Pandemia koronawirusa przyspieszyła cyfryzację, zmieniając model pracy na zdalny lub hybrydowy. W wielu branżach stało się to normą - i takie też są oczekiwania pracowników.
– Praca zdalna rok do roku cieszy się coraz większym zainteresowaniem, a globalna pandemia miała na to ogromny wpływ. Z naszych badań wynika, że ok. 30% kandydatów aplikujących do sektora call center, SSC, BPO rezygnuje już z podjęcia pracy na początkowym etapie rekrutacji w momencie, kiedy dowiaduje się, że nie możliwości pracy zdalnej – komentuje Marta Czech, Business Unit Manager w Instytucie Rozwoju Kapitału Ludzkiego, firmie rekrutacyjno-szkoleniowej zajmującej się pośrednictwem pracy i doradztwem personalnym.
Zdaniem ekspertki ten trend będzie w dalszym ciągu zyskiwać na znaczeniu. I to niezależnie od kolejnych fali pandemii. – Nasze badania czerpiemy z analiz aktualnych procesów rekrutacyjnych. Zestawiając dane z 2021 r. do roku poprzedniego, obserwujemy, że liczba osób aplikujących na ofertę pracy w momencie, kiedy pojawiła się możliwość pracy zdalnej, wzrosła o 40 pkt. procentowych. Instytut Rozwoju Kapitału Ludzkiego miesięcznie prowadzi około 40 procesów dla naszych klientów i obserwujemy, że coraz częściej pracodawcy decydują się na pracę zdalną, aczkolwiek wielu z naszych klientów jeszcze cały czas w obawie o spadek efektywności swojego przedsiębiorstwa umożliwia tylko pracę stacjonarną – mówi Marta Czech.
Z raportu The Adecco Group wynika, że 74% pracowników uważa połączenie pracy biurowej i zdalnej za najlepsze rozwiązanie.

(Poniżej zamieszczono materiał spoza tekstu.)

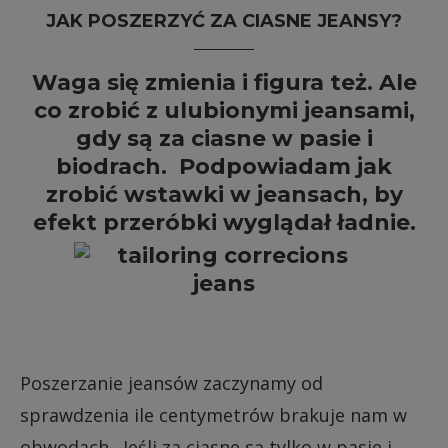
JAK POSZERZYĆ ZA CIASNE JEANSY?
Waga się zmienia i figura też. Ale
co zrobić z ulubionymi jeansami,
gdy są za ciasne w pasie i
biodrach. Podpowiadam jak
zrobić wstawki w jeansach, by
efekt przeróbki wyglądał ładnie.
Poszerzanie jeansów zaczynamy od
sprawdzenia ile centymetrów brakuje nam w
obwodach. Jeśli za ciasne są tylko w pasie i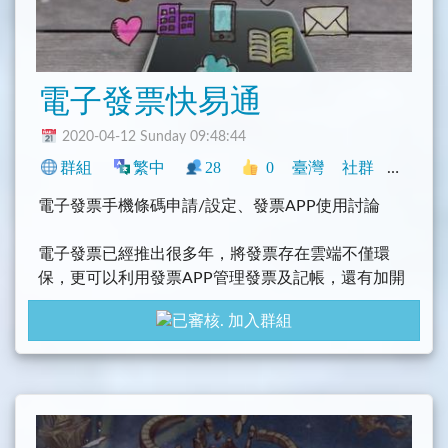
電子發票快易通
2020-04-12 Sunday 09:48:44
群組
繁中
28
0
臺灣
社群
閒聊
電子發票手機條碼申請/設定、發票APP使用討論
電子發票已經推出很多年，將發票存在雲端不僅環
保，更可以利用發票APP管理發票及記帳，還有加開
的雲端發票專屬獎，增加中獎機率!!好處多多!
加入群組
還沒申請手機條碼嗎?趕快來學習一下如何設定吧!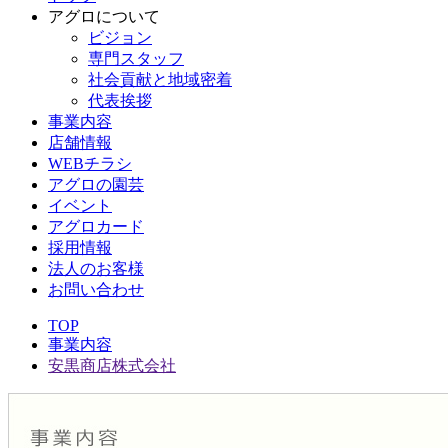
アグロについて
ビジョン
専門スタッフ
社会貢献と地域密着
代表挨拶
事業内容
店舗情報
WEBチラシ
アグロの園芸
イベント
アグロカード
採用情報
法人のお客様
お問い合わせ
TOP
事業内容
安黒商店株式会社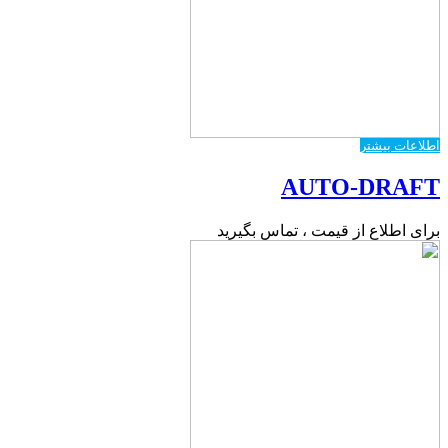
اطلاعات بیشتر
AUTO-DRAFT
برای اطلاع از قیمت ، تماس بگیرید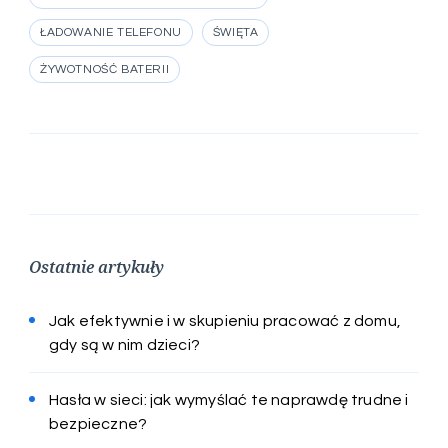
ŁADOWANIE TELEFONU
ŚWIĘTA
ŻYWOTNOŚĆ BATERII
Ostatnie artykuły
Jak efektywnie i w skupieniu pracować z domu,
gdy są w nim dzieci?
Hasła w sieci: jak wymyślać te naprawdę trudne i
bezpieczne?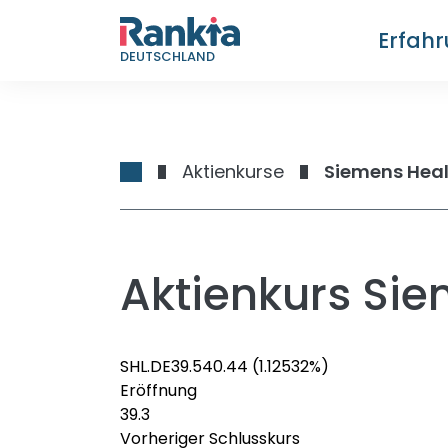
Erfah
DEUTSCHLAND
Aktienkurse
Siemens Heal
Aktienkurs Sie
SHL.DE
39.54
0.44
(1.12532%)
Eröffnung
39.3
Vorheriger Schlusskurs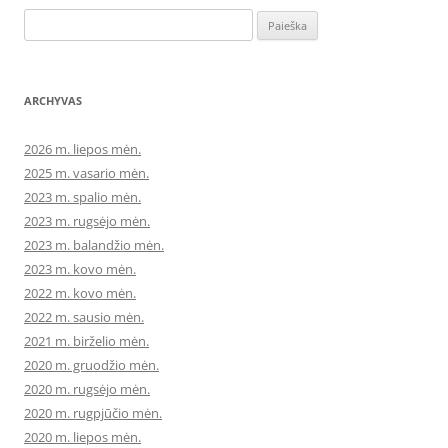
Ieškoti:
ARCHYVAS
2026 m. liepos mėn.
2025 m. vasario mėn.
2023 m. spalio mėn.
2023 m. rugsėjo mėn.
2023 m. balandžio mėn.
2023 m. kovo mėn.
2022 m. kovo mėn.
2022 m. sausio mėn.
2021 m. birželio mėn.
2020 m. gruodžio mėn.
2020 m. rugsėjo mėn.
2020 m. rugpjūčio mėn.
2020 m. liepos mėn.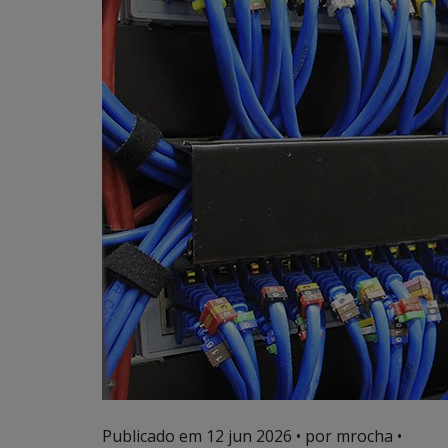
Publicado em
12 jun 2026
• por mrocha •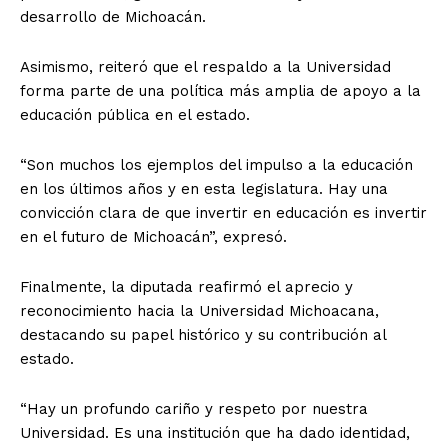
desarrollo de Michoacán.
Asimismo, reiteró que el respaldo a la Universidad
forma parte de una política más amplia de apoyo a la
educación pública en el estado.
“Son muchos los ejemplos del impulso a la educación
en los últimos años y en esta legislatura. Hay una
convicción clara de que invertir en educación es invertir
en el futuro de Michoacán”, expresó.
Finalmente, la diputada reafirmó el aprecio y
reconocimiento hacia la Universidad Michoacana,
destacando su papel histórico y su contribución al
estado.
“Hay un profundo cariño y respeto por nuestra
Universidad. Es una institución que ha dado identidad,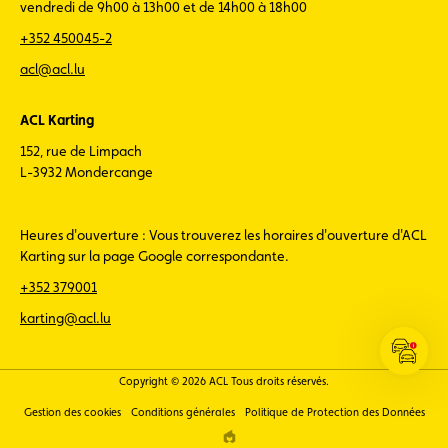
vendredi de 9h00 à 13h00 et de 14h00 à 18h00
+352 450045-2
acl@acl.lu
ACL Karting
152, rue de Limpach
L-3932 Mondercange
Heures d'ouverture : Vous trouverez les horaires d'ouverture d'ACL
Karting sur la page Google correspondante.
+352 379001
karting@acl.lu
Ouvrir
les
Copyright © 2026 ACL Tous droits réservés.
infos
Gestion des cookies
Conditions générales
Politique de Protection des Données
ACL
Trafic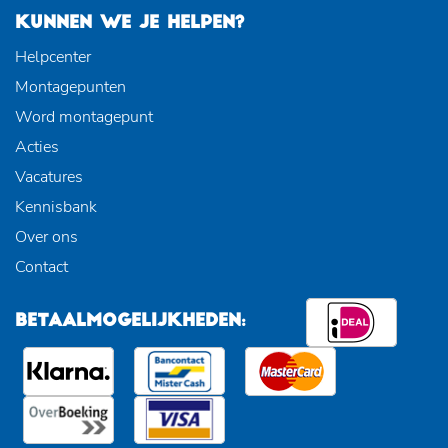
KUNNEN WE JE HELPEN?
Helpcenter
Montagepunten
Word montagepunt
Acties
Vacatures
Kennisbank
Over ons
Contact
BETAALMOGELIJKHEDEN: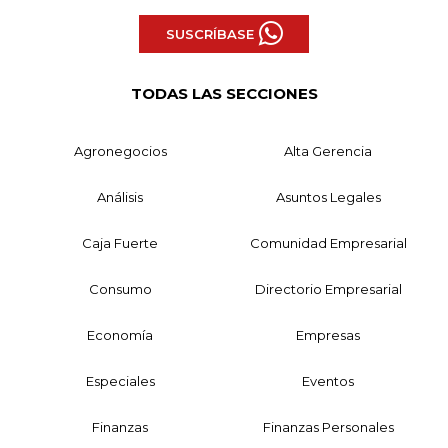
SUSCRÍBASE
TODAS LAS SECCIONES
Agronegocios
Alta Gerencia
Análisis
Asuntos Legales
Caja Fuerte
Comunidad Empresarial
Consumo
Directorio Empresarial
Economía
Empresas
Especiales
Eventos
Finanzas
Finanzas Personales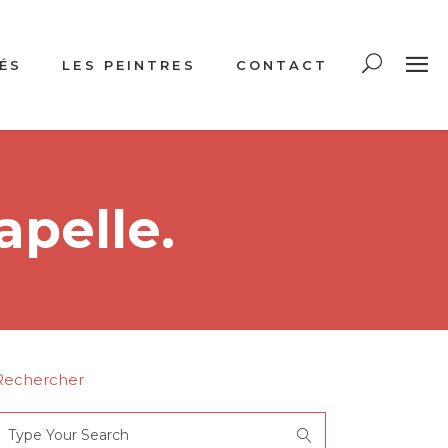
ÉS
LES PEINTRES
CONTACT
apelle.
Rechercher
Search
or: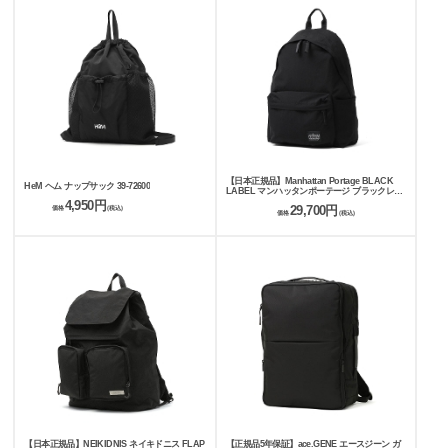
【日本正規品】Manhattan Portage BLACK
HeM ヘム ナップサック 39-72600
LABEL マンハッタンポーテージ ブラックレー
ベル STUYTOWN BACKPACK NYLON
4,950円
29,700円
価格
(税込)
TUSSAH 19L MP1277TSCBL
価格
(税込)
【日本正規品】NEIKIDNIS ネイキドニス FLAP
【正規品5年保証】ace.GENE エースジーン ガ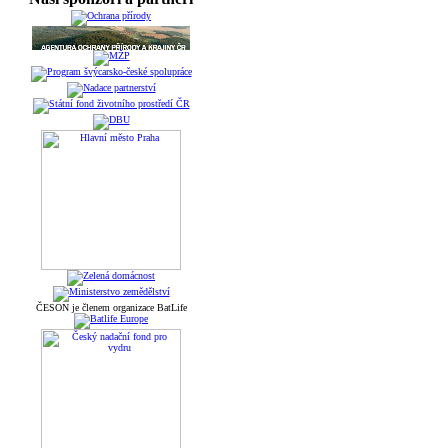
ČESON je členem organizace BatLife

Z kolei dane Mercer, firmy doradczej m.in. z obszaru wynagrodzeń i świadczeń pracowniczych, pokazują, że w 2020 r. pracodawcy ocenili wpływ pracy zdalnej na produktywność pracowników pozytywnie – potwierdziło to 25% polskich respondentów, a 5% określiło ten wpływ jako negatywny.

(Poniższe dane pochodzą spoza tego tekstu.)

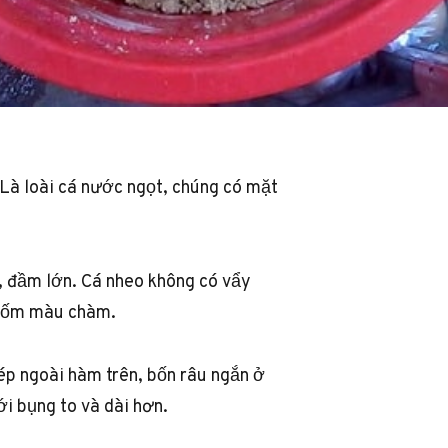
 Là loài cá nước ngọt, chúng có mặt
, đầm lớn. Cá nheo không có vẩy
g đốm màu chàm.
ép ngoài hàm trên, bốn râu ngắn ở
i bụng to và dài hơn.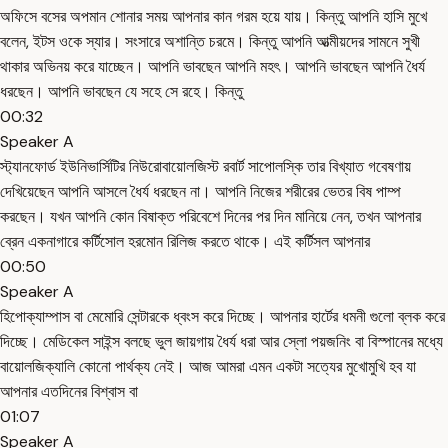
অফিসে বসের অপমান শোনার সময় আপনার কান গরম হয়ে যায়। কিন্তু আপনি হাসি মুখে
বলেন, ইটস ওকে স্যার। সংসারে অশান্তি চরমে। কিন্তু আপনি আত্মীয়দের সামনে সুখী
থাকার অভিনয় করে যাচ্ছেন। আপনি ভাবছেন আপনি মহৎ। আপনি ভাবছেন আপনি ধৈর্য
ধরছেন। আপনি ভাবছেন যে সহে সে রহে। কিন্তু
00:32
Speaker A
স্ট্যানফোর্ড ইউনিভার্সিটির নিউরোবায়োলজিস্ট রবার্ট সাপোলস্কি তার বিখ্যাত গবেষণায়
দেখিয়েছেন আপনি আসলে ধৈর্য ধরছেন না। আপনি নিজের শরীরের ভেতর বিষ পাম্প
করছেন। যখন আপনি কোন বিষাক্ত পরিবেশে দিনের পর দিন মানিয়ে নেন, তখন আপনার
ব্রেন একনাগারে কর্টিসোল হরমোন রিলিজ করতে থাকে। এই কর্টিসল আপনার
00:50
Speaker A
হিপোক্যাম্পাস বা মেমোরি সেন্টারকে ধ্বংস করে দিচ্ছে। আপনার হার্টের ধমনী গুলো ব্লক করে
দিচ্ছে। মেডিকেল সাইন্স বলছে ভুল জায়গায় ধৈর্য ধরা আর স্লো পয়জনিং বা বিস্পানের মধ্যে
বায়োলজিক্যালি কোনো পার্থক্য নেই। আজ আমরা এমন একটা সত্যের মুখোমুখি হব যা
আপনার এতদিনের বিশ্বাস বা
01:07
Speaker A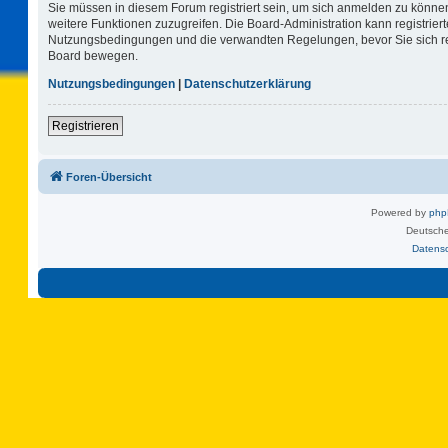
Sie müssen in diesem Forum registriert sein, um sich anmelden zu können.
weitere Funktionen zuzugreifen. Die Board-Administration kann registrie
Nutzungsbedingungen und die verwandten Regelungen, bevor Sie sich regi
Board bewegen.
Nutzungsbedingungen
|
Datenschutzerklärung
Registrieren
Foren-Übersicht
Powered by
ph
Deutsche
Datens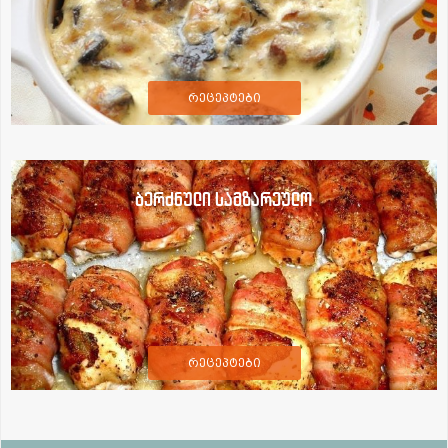
რეცეპტები
ბერძნული სამზარეულო
რეცეპტები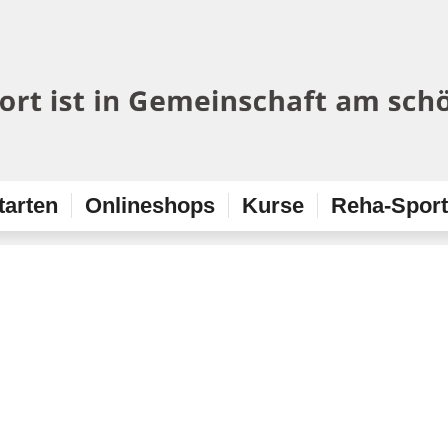
tarten
Onlineshops
Kurse
Reha-Spor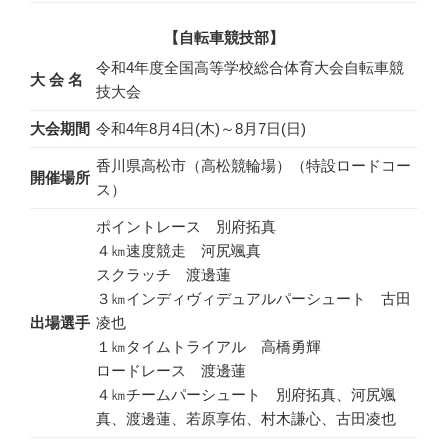
【自転車競技部】
令和4年度全国高等学校総合体育大会自転車競
大 会 名
技大会
大会期間
令和4年8月4日(木)～8月7日(日)
香川県高松市（高松競輪場）（特設ロードコー
開催場所
ス）
ポイントレース 別府拓真
４㎞速度競走 河尻颯真
スクラッチ 渡邊蓮
３㎞インディヴィデュアルパーシュート 古田
出場選手
凌也
１㎞タイムトライアル 高橋勇輝
ロードレース 渡邊蓮
４㎞チームパーシュート 別府拓真、河尻颯
真、渡邊蓮、若原享佑、村木謙心、古田凌也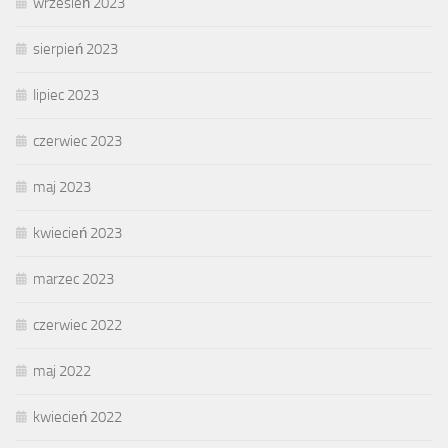
wrzesień 2023
sierpień 2023
lipiec 2023
czerwiec 2023
maj 2023
kwiecień 2023
marzec 2023
czerwiec 2022
maj 2022
kwiecień 2022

Praca zdalna niesie za sobą szereg korzyści dla obu stron rynku pracy. Przede wszystkim to duża oszczędność czasu i pieniędzy. Pracodawca nie inwestuje w wynajem powierzchni biurowej i przygotowanie miejsca pracy, natomiast pracownik oszczędza na dojazdach do miejsca pracy. Ponadto pracodawcy mogą wybierać spośród kandydatów z całego świata, a szukający pracy - aplikować do międzynarodowych korporacji, do których być może wcześniej nie mieli okazji się dostać.
– Dużą korzyścią dla pracownika jest również elastyczny czas pracy ustalony z pracodawcą. Jest w stanie sam zorganizować sobie, kiedy będzie realizował zadania. Dzięki pracy zdalnej pracownicy narażeni są na mniejszy stres. Wiadomo, że praca zdalna wiąże się z wieloma obawami i negatywnym wpływem, który możemy obserwować w przypadku budowania zespołów i w przypadku np. twórczych dyskusji, burzy mózgów, wymiany informacji. To na pewno wyzwanie dla pracodawców, ale nie jest to obszar, którego nie można byłoby również ułożyć – mówi Marta Czech.